Unfortunately, the social worker, an employee of the Center and the person who works in conjunction with Medicare and Medicaid to find a “bed” was not present at the meeting, so we left with no compelling answers other than she was not on the schedule “yet” for discharge. We were assured that they wouldn’t release her until there was a solution, but finding that felt like a Sisyphus task; and would it be the right solution for her?
Then, a new day dawned. We returned to the facility with the single focus of seeing mom once more before we started our long drive home. While there, my sister suggested that we look for the social worker in her office and have an impromptu conversation.
It worked. She happened to be in her office and she had received notes from the Director of Nursing regarding our discussion the previous day. And without hesitation, she said something that the four of us will remember forever.

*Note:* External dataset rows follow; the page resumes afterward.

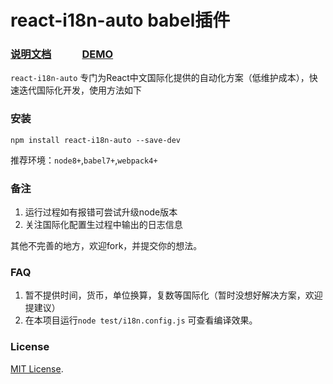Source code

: # react-i18n-auto babel插件

### [说明文档](./doc.md)&emsp;&emsp;&emsp;[DEMO](./demo)




`react-i18n-auto` 专门为React中文国际化提供的自动化方案（低维护成本），快速迭代国际化开发，使用方法如下


### 安装

`npm install react-i18n-auto --save-dev`

推荐环境：`node8+`,`babel7+`,`webpack4+`





### 备注
1. 运行过程如有报错可尝试升级node版本
2. 关注国际化配置生过程中输出的日志信息

其他不完善的地方，欢迎fork，并提交你的想法。

### FAQ

1. 暂不提供时间，货币，单位换算，复数等国际化（暂时没想好解决方案，欢迎提建议）
2. 在本项目运行`node test/i18n.config.js` 可查看编译效果。


### License
[MIT License](https://github.com/mr18/react-i18n-auto/blob/master/LICENSE).




















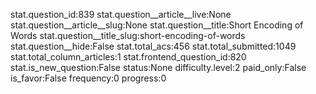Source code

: stat.question_id:839
stat.question__article__live:None
stat.question__article__slug:None
stat.question__title:Short Encoding of Words
stat.question__title_slug:short-encoding-of-words
stat.question__hide:False
stat.total_acs:456
stat.total_submitted:1049
stat.total_column_articles:1
stat.frontend_question_id:820
stat.is_new_question:False
status:None
difficulty.level:2
paid_only:False
is_favor:False
frequency:0
progress:0
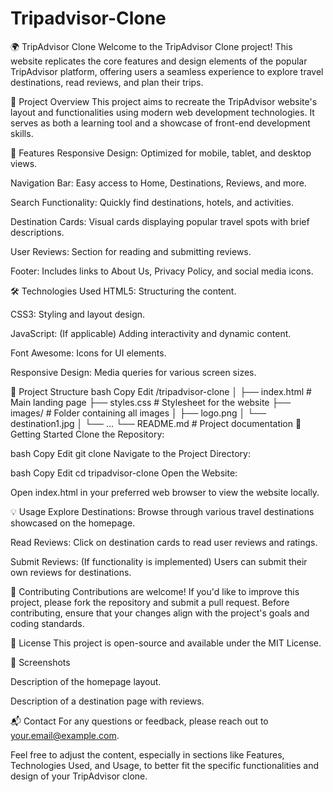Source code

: # Tripadvisor-Clone
🌍 TripAdvisor Clone
Welcome to the TripAdvisor Clone project! This website replicates the core features and design elements of the popular TripAdvisor platform, offering users a seamless experience to explore travel destinations, read reviews, and plan their trips.

🧭 Project Overview
This project aims to recreate the TripAdvisor website's layout and functionalities using modern web development technologies. It serves as both a learning tool and a showcase of front-end development skills.

🚀 Features
Responsive Design: Optimized for mobile, tablet, and desktop views.

Navigation Bar: Easy access to Home, Destinations, Reviews, and more.

Search Functionality: Quickly find destinations, hotels, and activities.

Destination Cards: Visual cards displaying popular travel spots with brief descriptions.

User Reviews: Section for reading and submitting reviews.

Footer: Includes links to About Us, Privacy Policy, and social media icons.

🛠 Technologies Used
HTML5: Structuring the content.

CSS3: Styling and layout design.

JavaScript: (If applicable) Adding interactivity and dynamic content.

Font Awesome: Icons for UI elements.

Responsive Design: Media queries for various screen sizes.

📂 Project Structure
bash
Copy
Edit
/tripadvisor-clone
│
├── index.html        # Main landing page
├── styles.css        # Stylesheet for the website
├── images/           # Folder containing all images
│   ├── logo.png
│   └── destination1.jpg
│   └── ...
└── README.md         # Project documentation
🚀 Getting Started
Clone the Repository:

bash
Copy
Edit
git clone 
Navigate to the Project Directory:

bash
Copy
Edit
cd tripadvisor-clone
Open the Website:

Open index.html in your preferred web browser to view the website locally.

💡 Usage
Explore Destinations: Browse through various travel destinations showcased on the homepage.

Read Reviews: Click on destination cards to read user reviews and ratings.

Submit Reviews: (If functionality is implemented) Users can submit their own reviews for destinations.

🤝 Contributing
Contributions are welcome! If you'd like to improve this project, please fork the repository and submit a pull request. Before contributing, ensure that your changes align with the project's goals and coding standards.

📄 License
This project is open-source and available under the MIT License.

📸 Screenshots

Description of the homepage layout.


Description of a destination page with reviews.

📬 Contact
For any questions or feedback, please reach out to your.email@example.com.

Feel free to adjust the content, especially in sections like Features, Technologies Used, and Usage, to better fit the specific functionalities and design of your TripAdvisor clone.
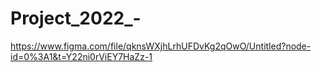 # Project_2022_-
https://www.figma.com/file/qknsWXjhLrhUFDvKg2qOwO/Untitled?node-id=0%3A1&t=Y22ni0rViEY7HaZz-1
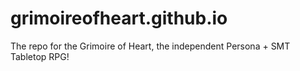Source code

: # grimoireofheart.github.io
The repo for the Grimoire of Heart, the independent Persona + SMT Tabletop RPG!
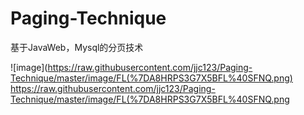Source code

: # Paging-Technique
基于JavaWeb，Mysql的分页技术


![image](https://raw.githubusercontent.com/jjc123/Paging-Technique/master/image/FL(%7DA8HRPS3G7X5BFL%40SFNQ.png)
https://raw.githubusercontent.com/jjc123/Paging-Technique/master/image/FL(%7DA8HRPS3G7X5BFL%40SFNQ.png
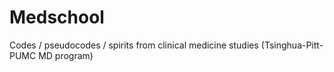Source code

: # Medschool
Codes / pseudocodes / spirits from clinical medicine studies (Tsinghua-Pitt-PUMC MD program)
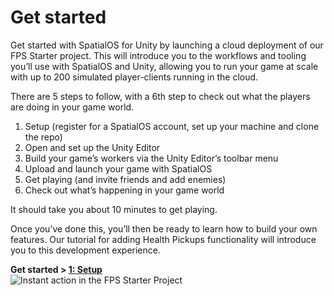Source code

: # Get started

Get started with SpatialOS for Unity by launching a cloud deployment of our FPS Starter project. This will introduce you to the workflows and tooling you’ll use with SpatialOS and Unity, allowing you to run your game at scale with up to 200 simulated player-clients running in the cloud.

There are 5 steps to follow, with a 6th step to check out what the players are doing in your game world.

1. Setup (register for a SpatialOS account, set up your machine and clone the repo)
2. Open and set up the Unity Editor
3. Build your game’s workers via the Unity Editor’s toolbar menu
4. Upload and launch your game with SpatialOS
5. Get playing (and invite friends and add enemies)
6. Check out what’s happening in your game world

It should take you about 10 minutes to get playing.

Once you’ve done this, you’ll then be ready to learn how to build your own features. Our tutorial for adding Health Pickups functionality will introduce you to this development experience.

**Get started > [1: Setup]({{urlRoot}}/content/get-started/get-started1.md)**
<br/>
![Instant action in the FPS Starter Project]({{assetRoot}}assets/fps/headline.png)

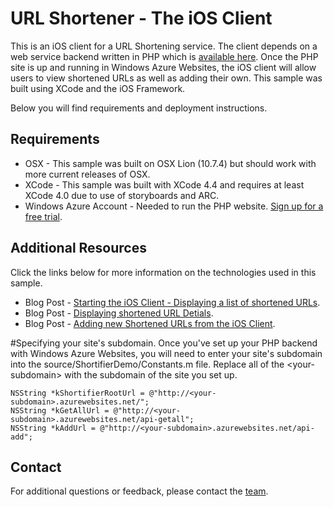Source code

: # URL Shortener - The iOS Client
This is an iOS client for a URL Shortening service.  The client depends on a web service backend written in PHP which is [available here](https://github.com/WindowsAzure-Samples/UrlShortener-PHP).  Once the PHP site is up and running in Windows Azure Websites, the iOS client will allow users to view shortened URLs as well as adding their own.  This sample was built using XCode and the iOS Framework.

Below you will find requirements and deployment instructions.

## Requirements
* OSX - This sample was built on OSX Lion (10.7.4) but should work with more current releases of OSX.
* XCode - This sample was built with XCode 4.4 and requires at least XCode 4.0 due to use of storyboards and ARC.
* Windows Azure Account - Needed to run the PHP website.  [Sign up for a free trial](https://www.windowsazure.com/en-us/pricing/free-trial/).

## Additional Resources
Click the links below for more information on the technologies used in this sample.
* Blog Post - [Starting the iOS Client - Displaying a list of shortened URLs](http://chrisrisner.com/Windows-Azure-Websites-and-Mobile-Clients-Part-3---The-iOS-Client).
* Blog Post - [Displaying shortened URL Detials](http://chrisrisner.com/Windows-Azure-Websites-and-Mobile-Clients-Part-4--The-iOS-Client-Continued).
* Blog Post - [Adding new Shortened URLs from the iOS Client](http://chrisrisner.com/Windows-Azure-Websites-and-Mobile-Clients-Part-5--The-iOS-Client-Finished).

#Specifying your site's subdomain.
Once you've set up your PHP backend with Windows Azure Websites, you will need to enter your site's subdomain into the source/ShortifierDemo/Constants.m file.  Replace all of the \<your-subdomain\> with the subdomain of the site you set up.

    NSString *kShortifierRootUrl = @"http://<your-subdomain>.azurewebsites.net/";
    NSString *kGetAllUrl = @"http://<your-subdomain>.azurewebsites.net/api-getall";
    NSString *kAddUrl = @"http://<your-subdomain>.azurewebsites.net/api-add";

## Contact

For additional questions or feedback, please contact the [team](mailto:chrisner@microsoft.com).
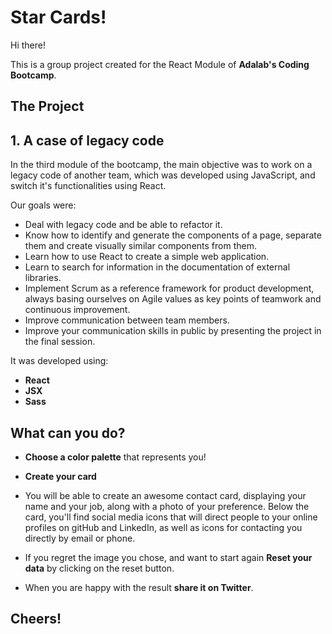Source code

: # Star Cards!

Hi there!

This is a group project created for the React Module of **Adalab's Coding Bootcamp**.

## The Project

## 1. A case of legacy code

In the third module of the bootcamp, the main objective was to work on a legacy code of another team, which was developed using JavaScript, and switch it's functionalities using React.

Our goals were:

- Deal with legacy code and be able to refactor it.
- Know how to identify and generate the components of a page, separate them and create visually similar components from them.
- Learn how to use React to create a simple web application.
- Learn to search for information in the documentation of external libraries.
- Implement Scrum as a reference framework for product development, always basing ourselves on Agile values ​​as key points of teamwork and continuous improvement.
- Improve communication between team members.
- Improve your communication skills in public by presenting the project in the final session.

It was developed using:

- **React**
- **JSX**
- **Sass**

## What can you do?

- **Choose a color palette** that represents you!

- **Create your card**

- You will be able to create an awesome contact card, displaying your name and your job, along with a photo of your preference. Below the card, you'll find social media icons that will direct people to your online profiles on gitHub and LinkedIn, as well as icons for contacting you directly by email or phone.

- If you regret the image you chose, and want to start again **Reset your data** by clicking on the reset button.

- When you are happy with the result **share it on Twitter**.

## Cheers!
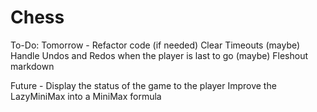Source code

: # Chess

To-Do:
Tomorrow -
Refactor code (if needed)
Clear Timeouts (maybe)
Handle Undos and Redos when the player is last to go (maybe)
Fleshout markdown

Future -
Display the status of the game to the player
Improve the LazyMiniMax into a MiniMax formula
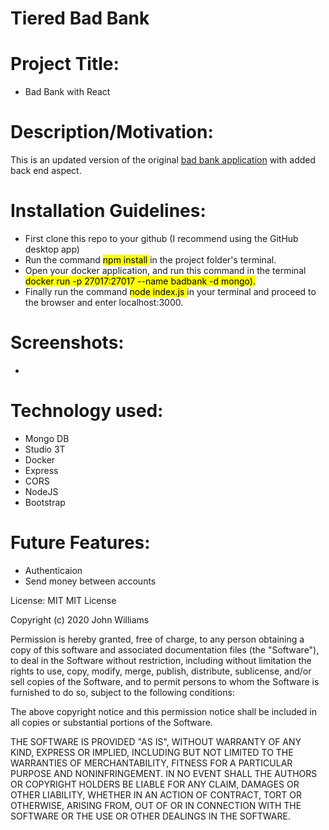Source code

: # Tiered Bad Bank

# Project Title: 
* Bad Bank with React

# Description/Motivation: 
This is an updated version of the original <a href="https://github.com/riccardoboe/Front-End-Banking-Application " target="_blank">bad bank application</a> with added back end aspect.


# Installation Guidelines: 
* First clone this repo to your github (I recommend using the GitHub desktop app) 
* Run the command <mark> npm install </mark> in the project folder's terminal. 
* Open your docker application, and run this command in the terminal <mark> docker run -p 27017:27017 --name badbank -d mongo). </mark>
* Finally run the command <mark> node index.js </mark> in your terminal and proceed to the browser and enter localhost:3000.

# Screenshots: 
* 

# Technology used: 
* Mongo DB
* Studio 3T
* Docker
* Express
* CORS
* NodeJS
* Bootstrap


# Future Features:
* Authenticaion
* Send money between accounts

License: MIT
MIT License

Copyright (c) 2020 John Williams

Permission is hereby granted, free of charge, to any person obtaining a copy
of this software and associated documentation files (the "Software"), to deal
in the Software without restriction, including without limitation the rights
to use, copy, modify, merge, publish, distribute, sublicense, and/or sell
copies of the Software, and to permit persons to whom the Software is
furnished to do so, subject to the following conditions:

The above copyright notice and this permission notice shall be included in all
copies or substantial portions of the Software.

THE SOFTWARE IS PROVIDED "AS IS", WITHOUT WARRANTY OF ANY KIND, EXPRESS OR
IMPLIED, INCLUDING BUT NOT LIMITED TO THE WARRANTIES OF MERCHANTABILITY,
FITNESS FOR A PARTICULAR PURPOSE AND NONINFRINGEMENT. IN NO EVENT SHALL THE
AUTHORS OR COPYRIGHT HOLDERS BE LIABLE FOR ANY CLAIM, DAMAGES OR OTHER
LIABILITY, WHETHER IN AN ACTION OF CONTRACT, TORT OR OTHERWISE, ARISING FROM,
OUT OF OR IN CONNECTION WITH THE SOFTWARE OR THE USE OR OTHER DEALINGS IN THE
SOFTWARE.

“We’ll just keep her here” she announced. “She is scheduled for discharge from rehab in 8 days, but we will just keep her on that floor until there is an opening on the first floor.”
I heard my husband ask “is this a dream?” It was absolutely surreal. If we hadn’t popped in, we’d be driving home still stuck in the maze; digging for ideas and new alternative places to call. Surprise, relief and gratitude washed over us as we all four stood awkwardly in her small office.
It had been only 20 hours ago that mom was theoretically at the end of every wait list for every facility. We had also been given no encouragement for placement right there. What had changed? What paperwork and checklists and patient reevaluations for Medicare and Medicaid were completed which allowed them to be willing to suddenly “hold” her indefinitely upstairs? The senior healthcare industry is so layered and intertwined with the government and rules, it is overwhelming to try and follow their complicated alchemy.
I found a quote in a senior care blog from The Stanford Center for Longevity where the author states “Although I earned a doctorate in public health. I could not navigate the health care and elder care system successfully for my mother. She was hospitalized five times in the last year of her life; three times in the last two months of her life.”
If he couldn’t, the general public doesn’t have a chance in the maze. We will probably never know what changed for Ginny.
On that first day, I had gone up to the second floor to spend time with her. She had been to lunch and was now in the hallway in her wheelchair. Her head was down, but when I said “I think that’s mom right there” to the nurse accompanying us, her head moved up and she looked straight at me. She knew my voice. We wheeled her into a vacant “Activities” room.
It was then that I realized that she would not have been able to either watch or understand about Tiger Woods. She was less verbal than my last visit. BUT more than once, she looked directly at me with an extended intensity, staring at me like she was willing me to understand something in her mind. I strongly felt the connection she was creating, but was unable to decipher her silent message.
And her connection with Tiger provided yet another new parallel. In the same week, they both experienced their own versions of a miracle.